From Kevin Drum, who I consider one of the smarter folks on the left (but not this time):

A few days ago, during an email exchange with a
friend, I mentioned that I don't usually tout cost savings as a big
argument in favor of universal healthcare. It's true that a national
healthcare plan would almost certainly save money compared to our
current Rube Goldberg system, but I suspect the savings would be
modest. Rather, the real advantages of national healthcare are related
to things like access (getting everyone covered), efficiency (cutting down on useless -- or even deliberately counterproductive -- administrative bureaucracies), choice
(allowing people to choose and keep a family doctor instead of being
jerked around everytime their employer decides to switch health
providers), and social justice (providing decent, hassle-free healthcare for the poor).

Name one industry the government has taken over in a monopolistic fashion and subsequently increased efficiency or individual choice?  Anyone?  Buehler?  In fact, I am not sure I can name one government program that even provides the poor with decent, hassle-free services. 

Lets take the most ubiquitous government monopoly, that on K-12 education. 

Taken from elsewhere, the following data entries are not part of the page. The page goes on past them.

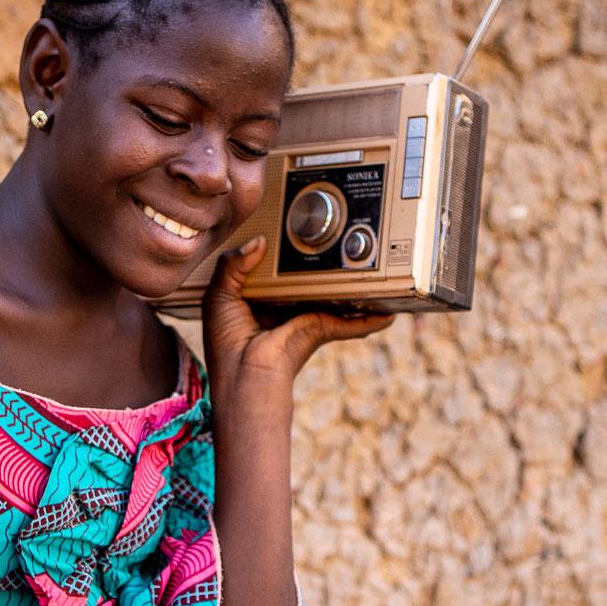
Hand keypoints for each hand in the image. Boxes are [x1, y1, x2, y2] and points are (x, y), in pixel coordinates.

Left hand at [200, 236, 394, 409]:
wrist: (246, 373)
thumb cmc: (226, 342)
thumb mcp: (218, 295)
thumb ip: (232, 265)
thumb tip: (258, 242)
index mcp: (258, 300)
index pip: (272, 272)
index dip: (280, 254)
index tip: (292, 232)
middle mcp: (284, 308)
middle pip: (307, 282)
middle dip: (322, 266)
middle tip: (338, 240)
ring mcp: (306, 318)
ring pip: (332, 298)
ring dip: (351, 289)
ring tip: (370, 268)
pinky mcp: (321, 328)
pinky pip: (350, 323)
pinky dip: (369, 321)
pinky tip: (387, 314)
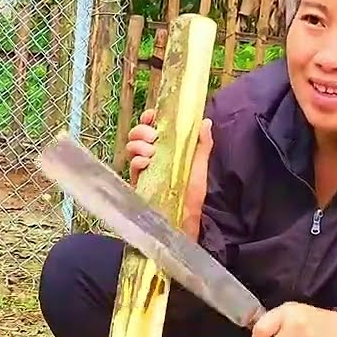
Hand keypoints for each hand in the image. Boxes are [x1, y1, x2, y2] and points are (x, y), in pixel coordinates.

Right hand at [125, 109, 213, 238]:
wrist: (184, 219)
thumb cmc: (192, 195)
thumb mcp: (199, 167)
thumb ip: (202, 144)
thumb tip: (205, 121)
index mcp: (166, 148)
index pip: (152, 126)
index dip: (150, 117)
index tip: (153, 116)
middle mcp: (152, 156)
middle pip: (137, 133)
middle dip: (142, 130)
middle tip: (154, 137)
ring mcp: (143, 169)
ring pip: (131, 147)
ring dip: (139, 144)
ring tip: (151, 152)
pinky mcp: (137, 183)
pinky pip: (131, 166)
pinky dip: (137, 161)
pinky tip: (146, 164)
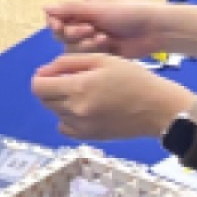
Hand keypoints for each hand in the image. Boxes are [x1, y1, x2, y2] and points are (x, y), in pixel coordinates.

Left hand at [31, 52, 196, 141]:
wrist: (158, 108)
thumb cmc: (133, 79)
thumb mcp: (102, 60)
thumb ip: (68, 62)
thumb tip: (43, 71)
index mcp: (78, 88)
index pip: (39, 86)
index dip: (41, 77)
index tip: (51, 73)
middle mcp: (76, 110)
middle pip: (44, 100)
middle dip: (50, 88)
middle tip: (70, 80)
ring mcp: (81, 126)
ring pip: (55, 113)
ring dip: (61, 101)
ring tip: (83, 93)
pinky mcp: (89, 137)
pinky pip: (65, 127)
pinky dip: (68, 118)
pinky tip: (83, 109)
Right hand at [44, 0, 196, 62]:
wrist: (156, 29)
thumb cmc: (128, 13)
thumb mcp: (98, 8)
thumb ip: (70, 9)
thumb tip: (44, 8)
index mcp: (84, 11)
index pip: (58, 19)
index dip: (56, 24)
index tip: (59, 27)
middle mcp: (85, 25)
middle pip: (63, 36)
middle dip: (74, 34)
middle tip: (89, 30)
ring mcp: (94, 42)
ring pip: (74, 49)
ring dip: (86, 44)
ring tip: (103, 38)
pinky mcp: (102, 55)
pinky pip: (88, 58)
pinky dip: (95, 51)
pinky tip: (109, 45)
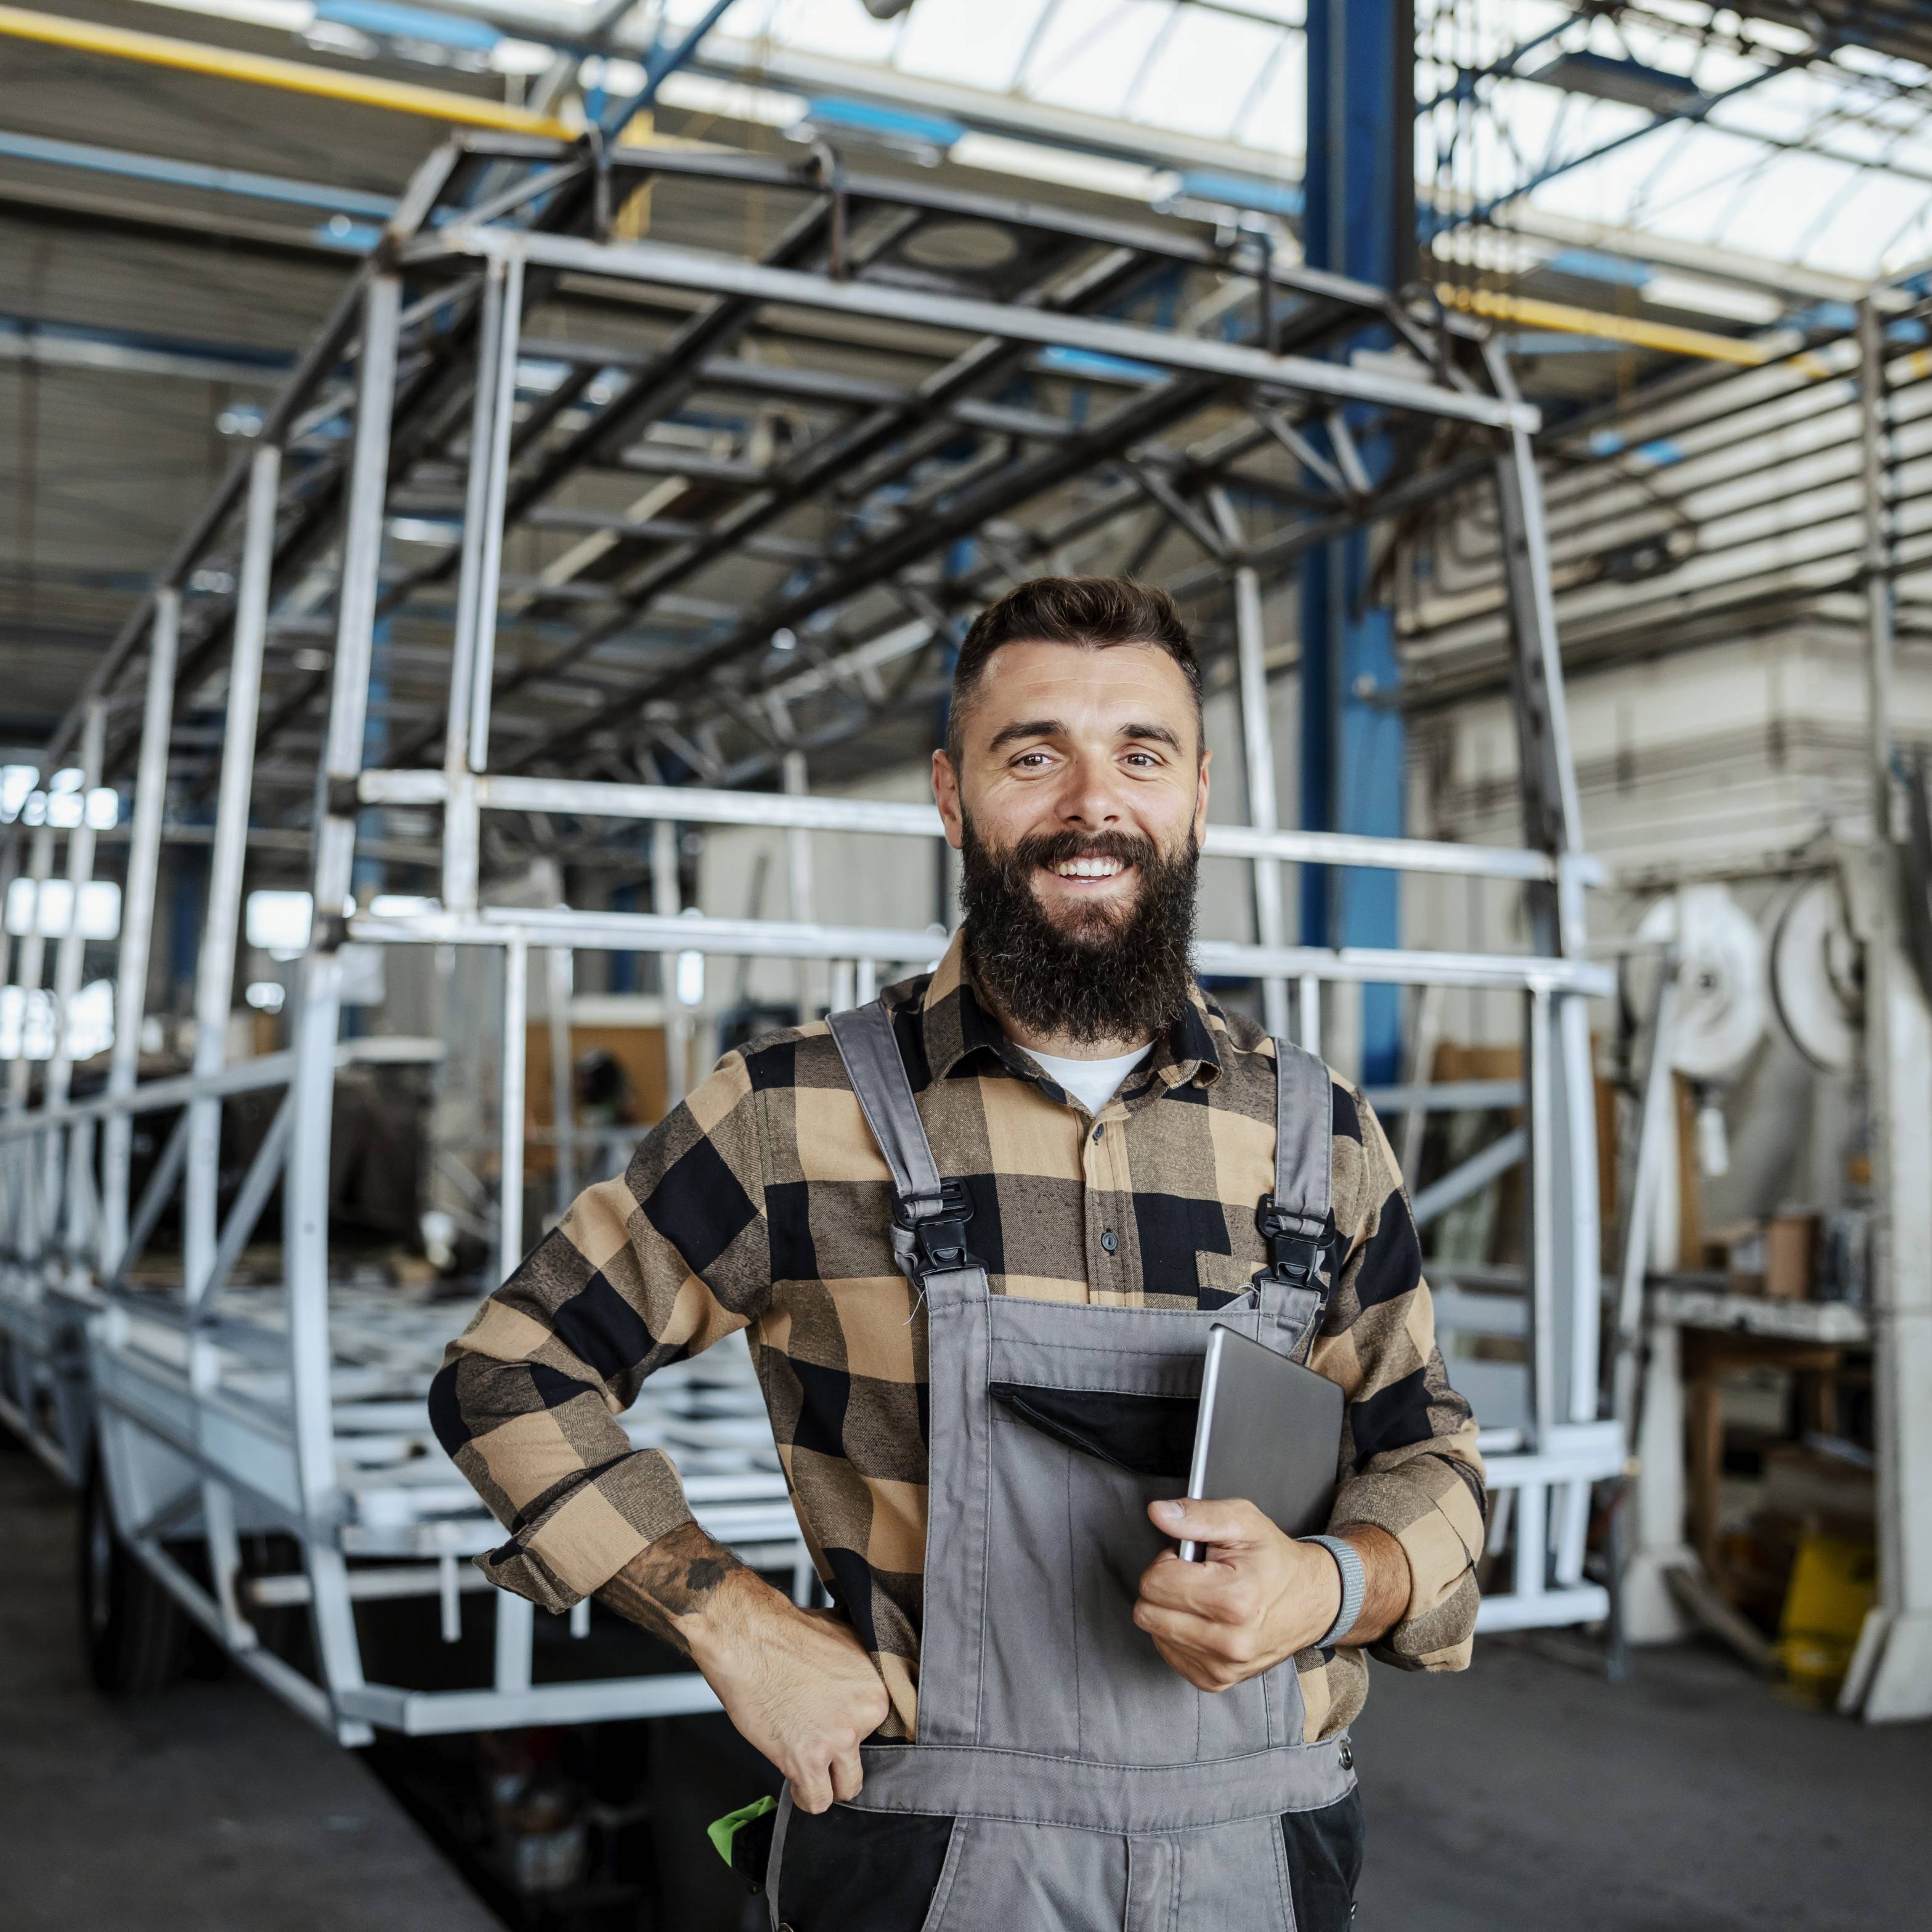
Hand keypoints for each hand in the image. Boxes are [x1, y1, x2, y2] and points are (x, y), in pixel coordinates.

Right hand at [596, 1527, 889, 1813]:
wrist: (747, 1639)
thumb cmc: (786, 1633)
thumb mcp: (843, 1641)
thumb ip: (860, 1673)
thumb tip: (861, 1686)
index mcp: (877, 1689)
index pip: (882, 1732)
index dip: (856, 1732)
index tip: (839, 1732)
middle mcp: (866, 1716)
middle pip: (867, 1761)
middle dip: (843, 1759)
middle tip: (822, 1748)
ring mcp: (839, 1739)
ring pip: (847, 1787)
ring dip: (827, 1782)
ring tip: (811, 1769)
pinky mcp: (807, 1758)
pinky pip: (818, 1800)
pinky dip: (805, 1796)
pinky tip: (797, 1783)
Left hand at [1132, 1497, 1343, 1691]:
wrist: (1310, 1601)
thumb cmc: (1274, 1560)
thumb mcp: (1242, 1522)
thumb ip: (1197, 1516)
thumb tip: (1158, 1512)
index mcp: (1234, 1599)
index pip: (1154, 1583)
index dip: (1167, 1561)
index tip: (1189, 1559)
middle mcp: (1229, 1642)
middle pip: (1148, 1612)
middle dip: (1165, 1587)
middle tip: (1196, 1577)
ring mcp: (1223, 1667)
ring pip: (1155, 1633)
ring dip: (1171, 1611)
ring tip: (1204, 1597)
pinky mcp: (1216, 1681)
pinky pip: (1168, 1654)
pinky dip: (1178, 1634)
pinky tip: (1203, 1619)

  • Efficiency?  My kid's for-profit secular private school has a administrator to student ratio of at least 1:15.  How many assistant principals does your public school have?  Many public schools are approaching 1 administrator for every 1 teacher.
  • Choice?  That's a laugh.  The government and its unions fight choice in education tooth and nail.  In fact, in the context of education, Drum and others have effectively argued that choice is the enemy of his last point, social justice, so it is absurd to argue that government monopolistic health care will optimize both.  Yes, people may be frustrated their insurance company does not cover X procedure, but this will only get worse when the government is making the choices for us.  Oh, and by the way, about the evils of those employers running our health plans?  They do so only because of WWII wage controls and decades of federal tax policy that have provided them strong incentive to do so. 
  • Decent, hassle-free service?  Ask a concerned black family in an inner-city school how good their kid's government-provided education is.  In fact, I will bet that most inner city parents get healthcare of better quality today despite the admittedly Rube Goldberg system we have (courtesy of years of silly government interventions) than the quality of education they receive from the government education monopoly.  After all, most of them walk out of the hospital today with their life, while many of their kids are walking out of worthless government schools with no life.

As to the claim that national health care would "almost certainly save money," that is hard to argue with for this reason:  The government, once in charge of health care choices, can simply start denying procedures and care ("rationing").  This is in fact how costs are managed in most socialist medical systems.  So while this statement is technically true, it would be very hard for anyone to really believe that for the same quality and quantity of care, the government could do it cheaper.